3D-Review
Sam gehört zu den Verwaltungsangestellten einer Papierfabrik, die einen gemeinsamen Betriebsausflug mit dem Bus machen. Auf einer Brücke kommt es zu einem tödlichen Fiasko: das Bauwerk stürzt teilweise ein und nimmt viele Menschen mit ins nasse Grab. Glücklicherweise hatte Sam kurz zuvor eine Vision von den Ereignissen und so konnte er sein Love-Interest Molly und einige andere Kollegen retten. Die Polizei argwöhnt sofort, dass Sam ein Terrorist sei und die Brücke gesprengt habe, doch hat dieser eigentlich viel größere Probleme, denn dem Tod kann man nicht wirklich entrinnen…
Auch (oder gerade) der fünfte Teil der „Final Destination“-Serie ist mal wieder ein faires Stück Horror-Kino, was allerdings daran liegen mag, dass die in Teil 4 aufgetretenen Abnutzungserscheinungen gar nicht mehr so stark zu verzeichnen sind. Regisseur Steven Quale liefert eine recht passable Leistung ab, variiert aufs Neue die seit dem ersten Teil quasi altbekannten Handlungsmuster, legt Body-Count-mäßig eine Schippe drauf und lässt die austauschbare Teenager-Riege schnell und effektiv sterben.

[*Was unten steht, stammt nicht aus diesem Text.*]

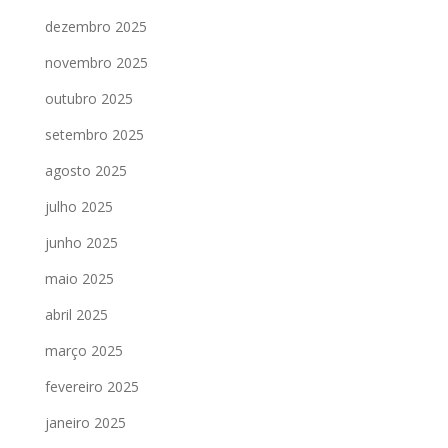
dezembro 2025
novembro 2025
outubro 2025
setembro 2025
agosto 2025
julho 2025
junho 2025
maio 2025
abril 2025
março 2025
fevereiro 2025
janeiro 2025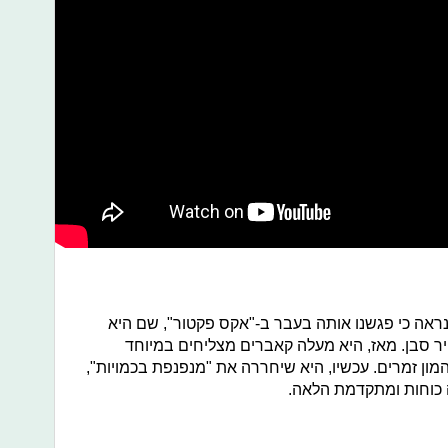
ראה כי פגשנו אותה בעבר ב-"אקס פקטור", שם היא
ר סבן. מאז, היא מעלה קאברים מצליחים במיוחד
 זמרים. עכשיו, היא שיחררה את "מנפנפת בכמויות",
כוחות ומתקדמת הלאה.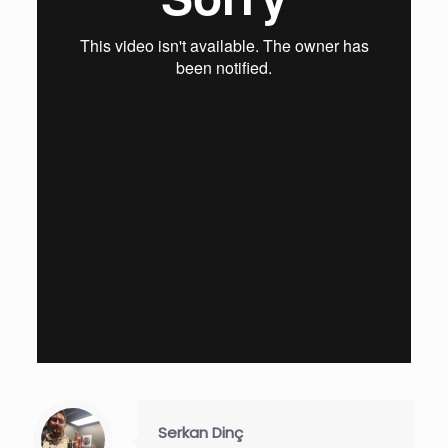
Serkan Dinç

Zugute kommt ihm dabei der Umstand, dass „Final Destination 5“ von Anfang an als 3D-Produktion konzipiert worden ist und man sich als Zuschauer wiederum mit einigen gezielten Pop-Out-Effekten (schön blutig, in bester gross-out-Manier) auseinandersetzen darf. So ist auch hier der Beweis erbracht, dass die Erben des Grand-Guignol-Theaters einfach nicht kleinzukriegen sind und dass es manchmal auch gut tut, Effekte einfach nur ungeniert um der Effekte-Willen zu genießen. Also, wer immer noch auf der Jagd nach neuen Aha-Erlebnissen ohne Reue ist, der darf hier ungestraft sündigen. Bildformat 2,35:1 und in wunderbar blutig-groteskem, auch im Heimkino bestens funktionierendem 3D (kaum Ghosting und wie bereits erwähnt: Daumen hoch bei den Pop-Outs). Mit Nicholas D’Agosto, Emma Bell, Miles Fisher, Ellen Froe u. a.
Anmerkung: 2012 für SPLATTING IMAGE geschrieben, dort jedoch nicht mehr veröffentlicht.